The present invention relates to the aircraft autopilot art and, in particular, to an improved autopilot system which allows the flight crew to maintain autopilot engagement while making a late runway change during approach.
A problem frequently encountered by commercial aircraft flight crews on approach to an airport is runway re-assignment. As the aircraft approaches an airport, it is assigned a runway and an approach profile by air traffic control. Due to various conditions that can occur, an aircraft is often re-assigned from one runway to another and is expected to make a smooth transition thereto. Such re-assignment may happen after the flight crew has engaged the autopilot and after the aircraft's on board instrument landing system (ILS) has captured either the assigned runway's localizer signal (which defines lateral movement within the approach profile) and/or glideslope (which defines the desired flight path to the assigned runway).

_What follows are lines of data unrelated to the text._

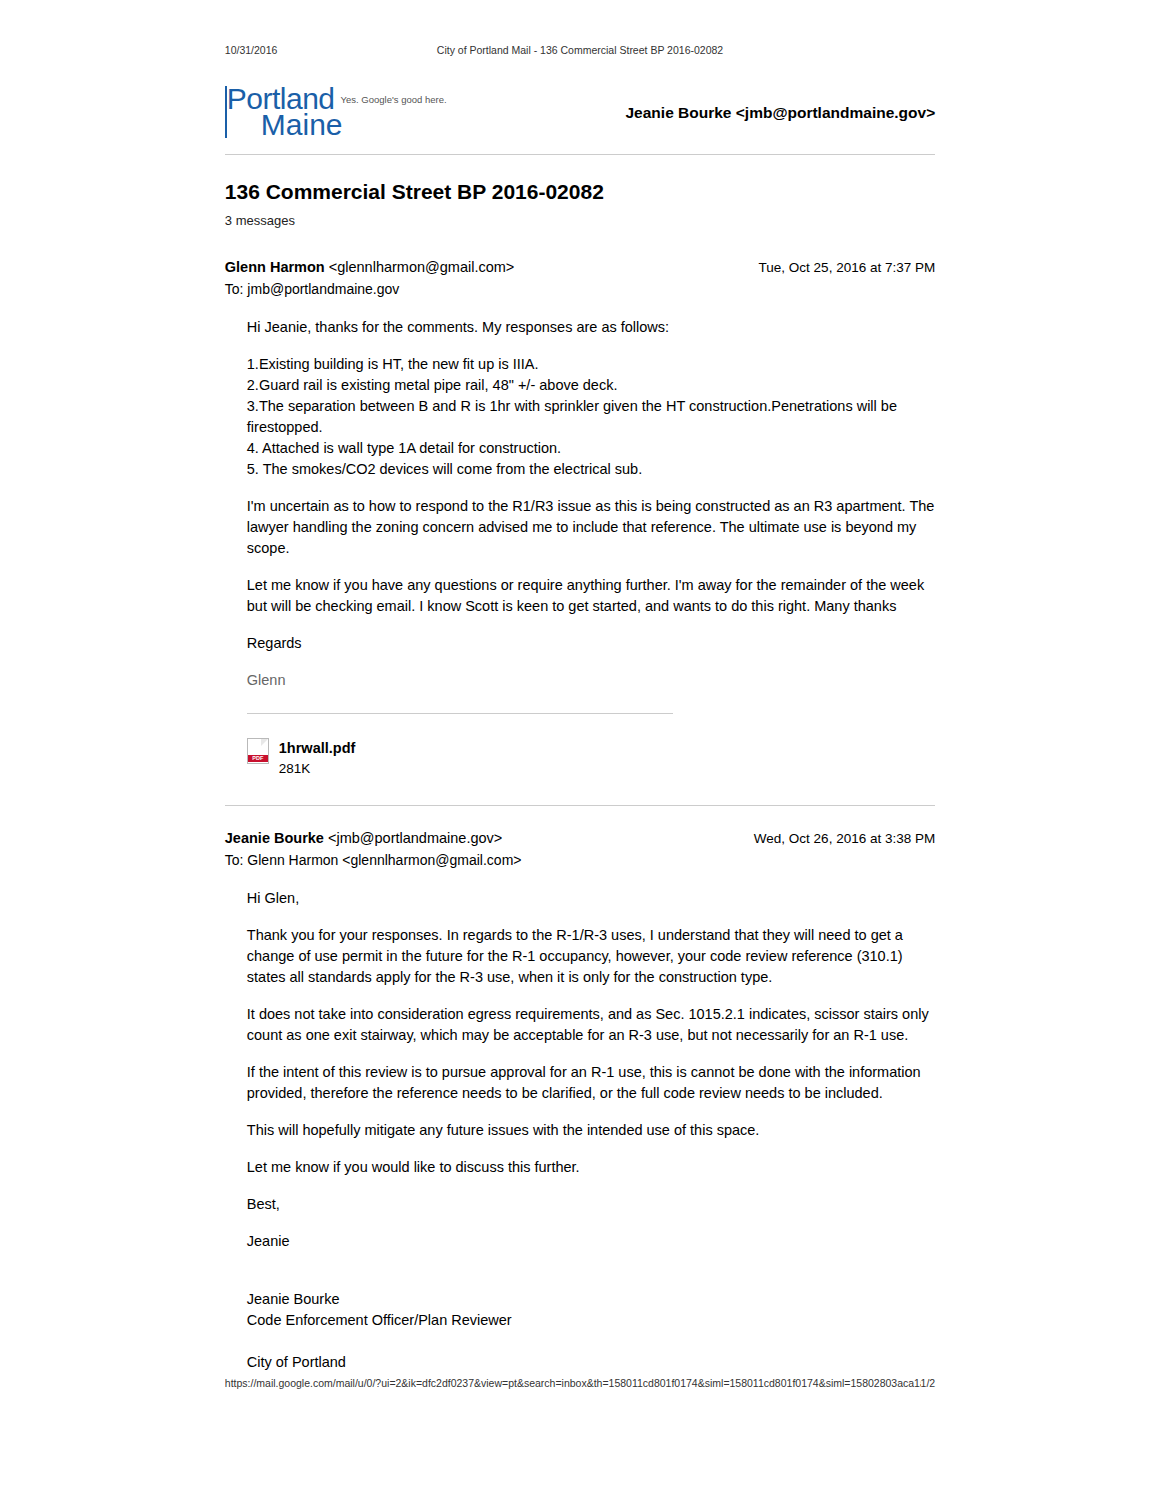10/31/2016
City of Portland Mail - 136 Commercial Street BP 2016-02082
Portland Yes. Google's good here. Maine
Jeanie Bourke <jmb@portlandmaine.gov>
136 Commercial Street BP 2016-02082
3 messages
Glenn Harmon <glennlharmon@gmail.com>
Tue, Oct 25, 2016 at 7:37 PM
To: jmb@portlandmaine.gov
Hi Jeanie, thanks for the comments. My responses are as follows:
1.Existing building is HT, the new fit up is IIIA.
2.Guard rail is existing metal pipe rail, 48" +/- above deck.
3.The separation between B and R is 1hr with sprinkler given the HT construction.Penetrations will be firestopped.
4. Attached is wall type 1A detail for construction.
5. The smokes/CO2 devices will come from the electrical sub.
I'm uncertain as to how to respond to the R1/R3 issue as this is being constructed as an R3 apartment. The lawyer handling the zoning concern advised me to include that reference. The ultimate use is beyond my scope.
Let me know if you have any questions or require anything further. I'm away for the remainder of the week but will be checking email. I know Scott is keen to get started, and wants to do this right. Many thanks
Regards
Glenn
1hrwall.pdf
281K
Jeanie Bourke <jmb@portlandmaine.gov>
Wed, Oct 26, 2016 at 3:38 PM
To: Glenn Harmon <glennlharmon@gmail.com>
Hi Glen,
Thank you for your responses. In regards to the R-1/R-3 uses, I understand that they will need to get a change of use permit in the future for the R-1 occupancy, however, your code review reference (310.1) states all standards apply for the R-3 use, when it is only for the construction type.
It does not take into consideration egress requirements, and as Sec. 1015.2.1 indicates, scissor stairs only count as one exit stairway, which may be acceptable for an R-3 use, but not necessarily for an R-1 use.
If the intent of this review is to pursue approval for an R-1 use, this is cannot be done with the information provided, therefore the reference needs to be clarified, or the full code review needs to be included.
This will hopefully mitigate any future issues with the intended use of this space.
Let me know if you would like to discuss this further.
Best,
Jeanie
Jeanie Bourke
Code Enforcement Officer/Plan Reviewer
City of Portland
https://mail.google.com/mail/u/0/?ui=2&ik=dfc2df0237&view=pt&search=inbox&th=158011cd801f0174&siml=158011cd801f0174&siml=15802803aca1a050&sim…
1/2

Conventional autopilot systems do not allow a change in ILS tuning with the autopilot engaged. Thus, in order to transition to a late runway change in a conventional autopilot system, the flight crew must go through a procedure to disengage the autopilot, manually fly the plane, re-tune to the new ILS approach, and then, if appropriate, re-engage the autopilot and select appropriate roll and pitch modes of the autopilot and, if desired, steer the airplane into a position for a manual landing, or into a position to recapture localizer and glideslope for the new runway assigmnent.
Approach is, however, one of the highest workload conditions a flight crew experiences. As such, it would be highly desirable if the autopilot could remain engaged during a transition to a late runway assigmnent and thereby alleviate flight crew workload.